Loki Overview
Grafana Loki is the log aggregation engine for BizFirst Observe. It collects structured JSON logs from all BizFirstGO services, indexes them by label set for fast filtering, and makes them queryable via LogQL. Its design prioritizes low storage cost over full-text indexing.
Loki's Core Design Philosophy
Loki was designed around a key observation: for modern structured logs, you almost always know which service, environment, and tenant you're looking for before you start searching. Indexing that metadata (labels) is sufficient for fast filtering. The log content itself can remain unindexed and compressed — dramatically reducing storage cost compared to Elasticsearch.
How Loki Differs from Elasticsearch
| Feature | Loki | Elasticsearch |
|---|---|---|
| Index log content | No — grep-style filtering after label match | Yes — inverted index on all fields |
| Storage cost | Low — compression only, no content index | High — index is 1–3x raw data |
| Ingest overhead | Very low — write log lines to stream | High — tokenize and index every word |
| Query for "all errors in service X" | Fast — stream selector + level label | Fast — index lookup |
| Query for "find all logs containing IP 1.2.3.4" | Slower — full scan of matched streams | Fast — inverted index |
| Best for | Structured logs with known label dimensions | Arbitrary unstructured text search |
Loki's Data Model
Loki organizes logs hierarchically:
- Labels — key-value pairs that identify a log stream (e.g.,
job="processengine",tenant_id="t123") - Stream — all log lines sharing the same label set; identified by the label fingerprint
- Chunk — a compressed block of log lines within a stream, covering a time window
- Log line — a timestamp + raw text/JSON; not indexed, but filterable after stream selection
BizFirstGO Stream Labels
BizFirstGO services use the following standard labels when pushing logs to Loki:
# Example stream selector for production errors in ProcessEngine
{
"job": "processengine",
"service": "flow-studio-api",
"tenant_id": "tenant-abc-123",
"environment": "production",
"level": "error"
}
# All log lines with this exact label set form one stream.
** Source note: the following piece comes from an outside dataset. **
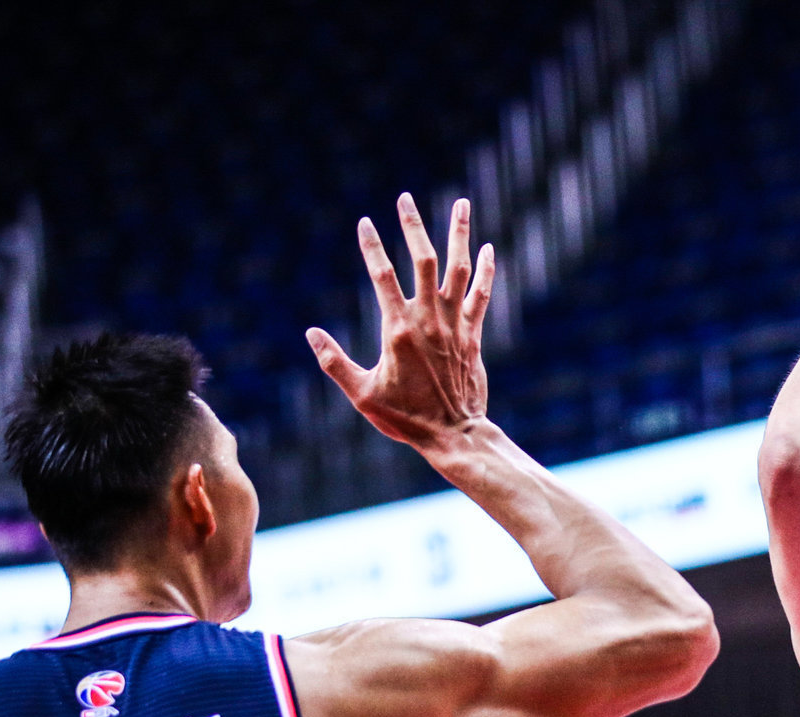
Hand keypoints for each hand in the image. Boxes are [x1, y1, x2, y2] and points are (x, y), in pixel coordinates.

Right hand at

# LogQL stream selector syntax:
{job="processengine", environment="production", level="error"}
High-Cardinality Values — Keep Them Out of Labels
The following values are not used as labels — they go into the log line body:
| Value | Why Not a Label | How to Filter |
|---|---|---|
execution_id | Unique per execution — millions of unique values | |= "execution_id=exec-abc" |
node_key | Varies per workflow design | |= "node_key=approval-01" |
trace_id | Unique per request — very high cardinality | |= "traceId=4bf92f..." |
user_id | Millions of unique user IDs possible | |= "userId=user-xyz" (avoid for privacy) |
Each unique label combination creates a new stream. If you use execution_id as a label, Loki creates a new stream for every workflow execution — potentially millions of streams. This overwhelms Loki's index and causes memory exhaustion and slow queries. Keep label count low and label cardinality even lower.
LogQL in 60 Seconds
LogQL has two parts: the stream selector (mandatory, uses {}) and filter/parse expressions (optional pipeline):
# Minimum valid LogQL — all logs from processengine in production
{job="processengine", environment="production"}
# Add a filter — find lines containing "error"
{job="processengine"} |= "error"
# Parse JSON and filter a field
{job="processengine"} | json | level="error"
# Count error rate per minute (metric query, used in alerts + panels)
rate({job="processengine"} | json | level="error" [1m])
Grafana Integration
In Grafana, Loki logs appear in:
- Explore — ad-hoc log queries with time range and live streaming
- Logs panels — on dashboards; show log lines inline with metric charts
- Derived Fields — automatically renders
traceIdin log lines as clickable links to Tempo - Alert rules — Loki-based alert rules trigger on log patterns (via Loki ruler)